Source records:
--------------------------------------------------
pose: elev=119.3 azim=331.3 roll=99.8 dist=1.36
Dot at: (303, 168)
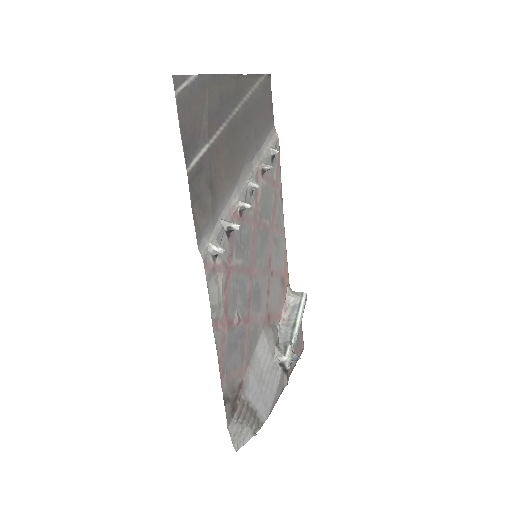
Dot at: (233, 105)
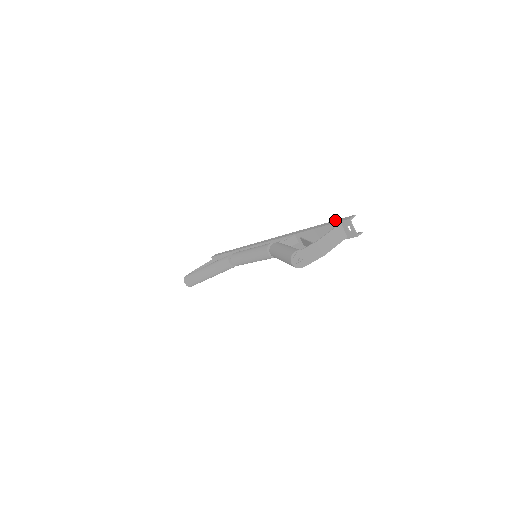
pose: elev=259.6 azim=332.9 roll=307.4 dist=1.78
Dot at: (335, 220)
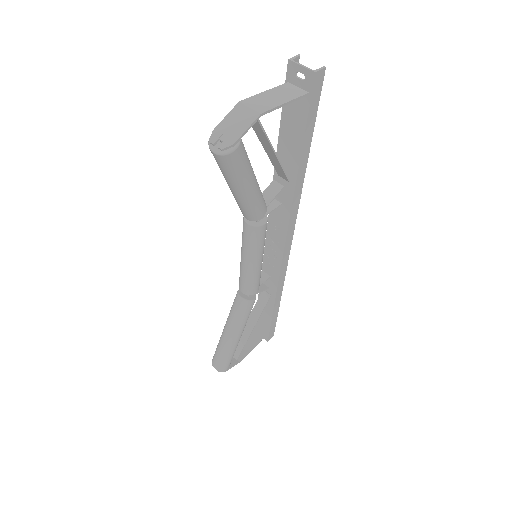
Dot at: occluded
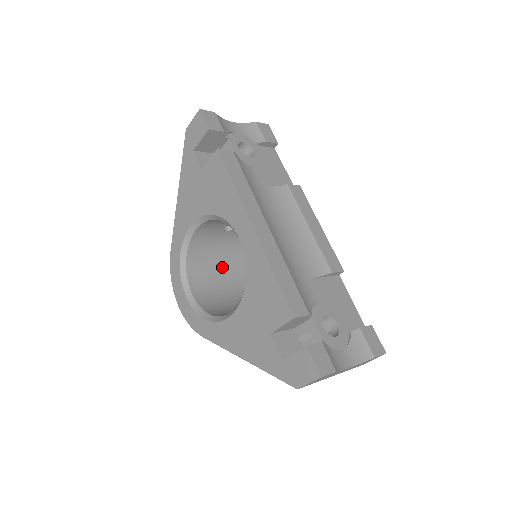
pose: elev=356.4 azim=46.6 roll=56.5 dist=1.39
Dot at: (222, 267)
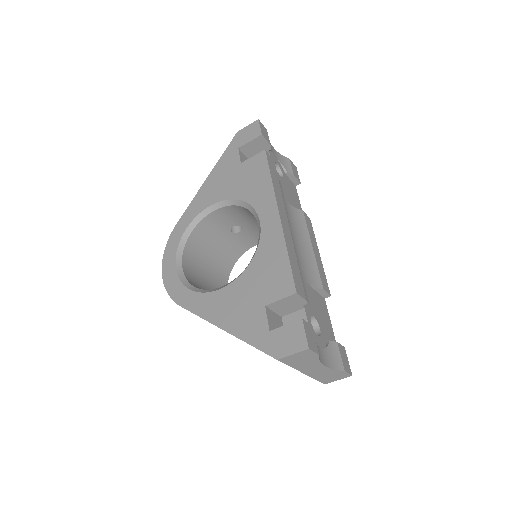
--------------------------------------------------
» Written problem:
Reproduce every line of the data above without any change, and leave the pictures out of your copy.

» Solved exercise:
pose: elev=119.3 azim=331.3 roll=99.8 dist=1.36
Dot at: (303, 168)
Dot at: (233, 105)
pose: elev=259.6 azim=332.9 roll=307.4 dist=1.78
Dot at: (335, 220)
Dot at: occluded
pose: elev=356.4 azim=46.6 roll=56.5 dist=1.39
Dot at: (222, 267)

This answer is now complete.